Policy is also shaping the economics for clean energy resources.  The One Big Beautiful Bill Act accelerates the wind and solar phase-out structure for 45Y Clean Electricity Production Tax Credits and 48E Clean Electricity Investment Tax Credits, with key deadlines tied to when projects begin construction and when they are placed in service. At the same time, longer runways remain intact for other technologies, such as energy storage. As such, the timing of federal incentives is becoming more consequential, especially for wind and solar projects. As those deadlines approach, project economics will become more sensitive to schedule delays, procurement timing, and supply chain execution. More broadly, resource planners must be prepared to make long-term decisions amid ongoing political uncertainty, making scenario planning an increasingly important tool for managing risk and preserving flexibility.

Conclusion

The challenging reality is that power supply decision-makers are facing a difficult future to plan for. Between rising electricity demand, tightened equipment markets, federal policy uncertainty, and evolving capacity accreditation rules, there are many sources of risk. To manage these risks, effective planning now requires a wider lens in which numerous factors, including, but not limited to, executable installed cost, development timeline, accreditation value, and exposure to future policy changes are jointly considered.
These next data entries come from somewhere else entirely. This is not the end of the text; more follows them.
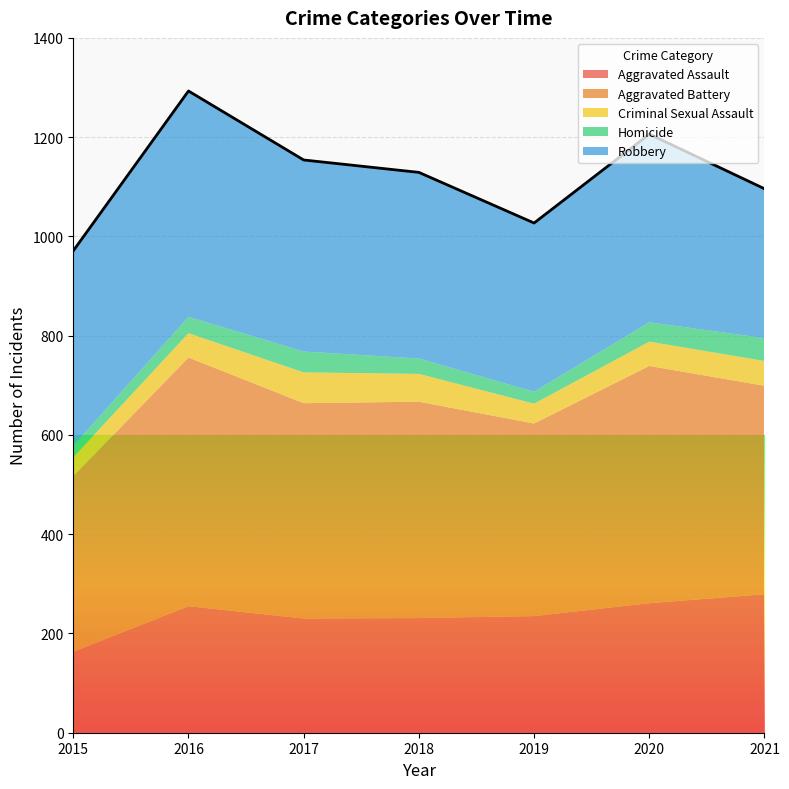

Is it true that Aggravated Battery equals 114 at 2021?

False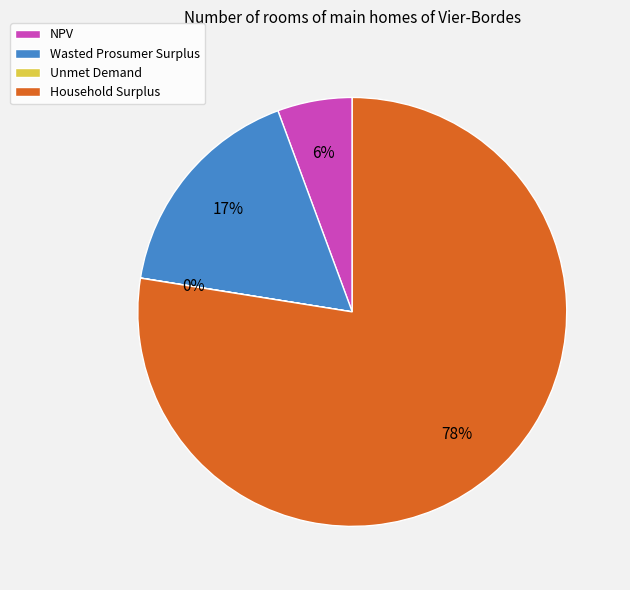

Which category has the biggest portion of the pie?

Household Surplus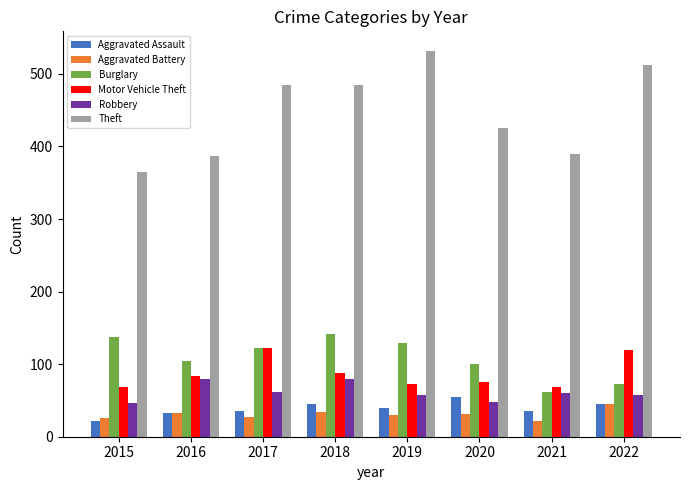

Is the value of Robbery at 2018 greater than the value of Theft at 2016?

No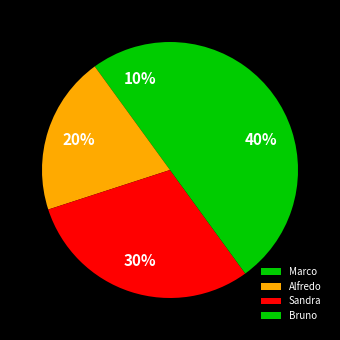

What is the largest slice in the pie chart?

Bruno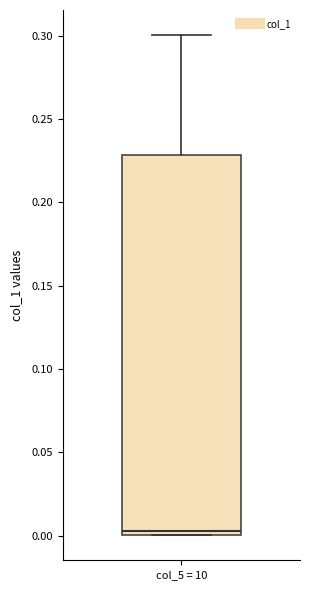

Transcribe this box plot: give where the median line is, the range the box spans, and where the two whiskers end, as read against the y-axis. The values are not printed on the chart, so give them approximately, as read against the axis.

median 0.005, box 0.000 to 0.230, whiskers 0.000 to 0.300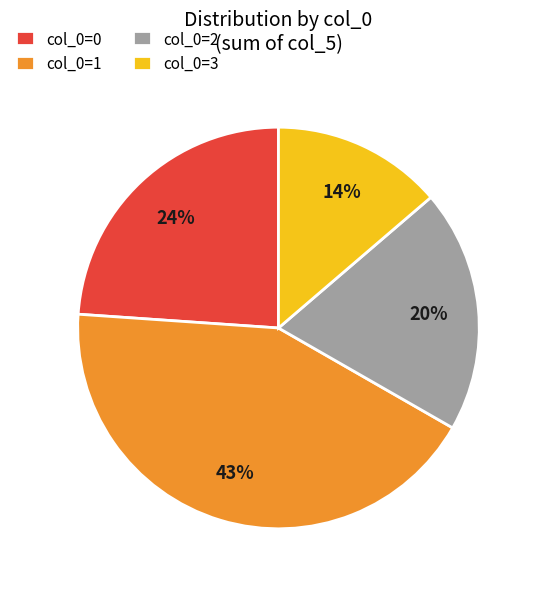

Which slice is the smallest?

col_0=3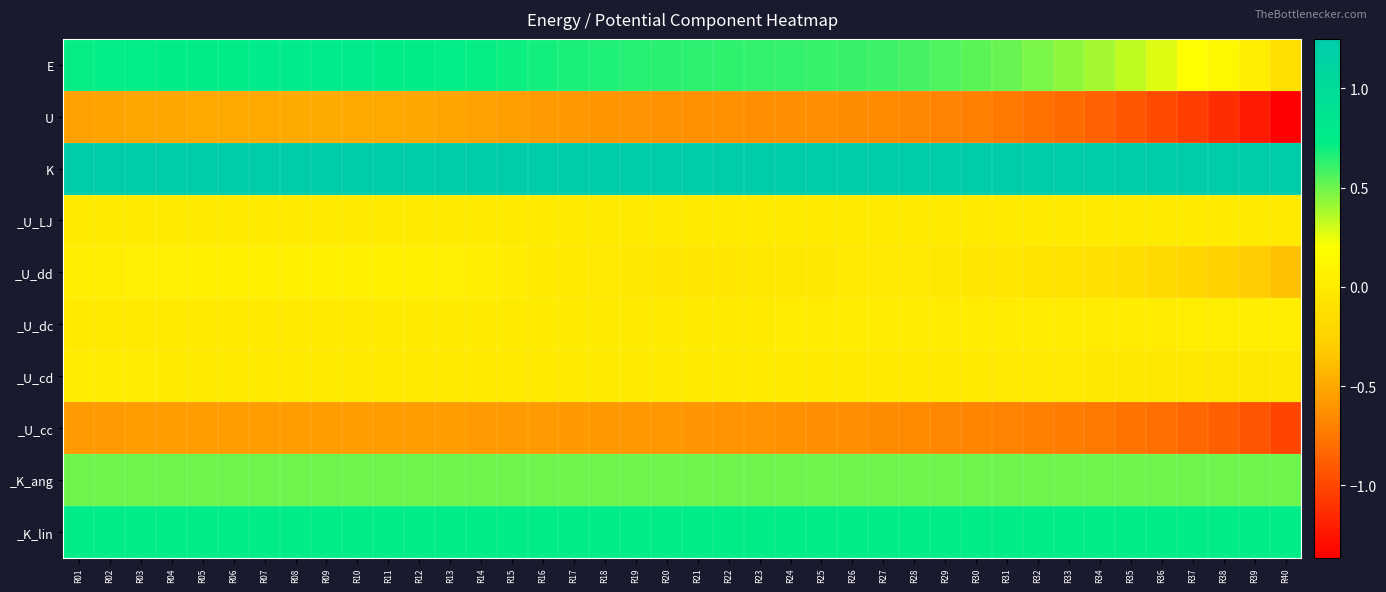

Which series has the largest total across all categories?

K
Waiting for more certainty can be an expensive option. The market signals coming from developers, OEMs, and reliability planners all point in the same direction: future generation decisions will be made in a world where dependable capacity is more valuable, supply chains are tighter, and project timing is a priority. “Wait and see” is becoming a less comfortable default. In many cases, the most prudent strategy is to begin planning earlier, test assumptions deliberately, and evaluate portfolios across a range of future scenarios.  Above all, decision-makers must be ready to adapt because planning for the future grid requires a mindset that evolves as quickly as the market around it.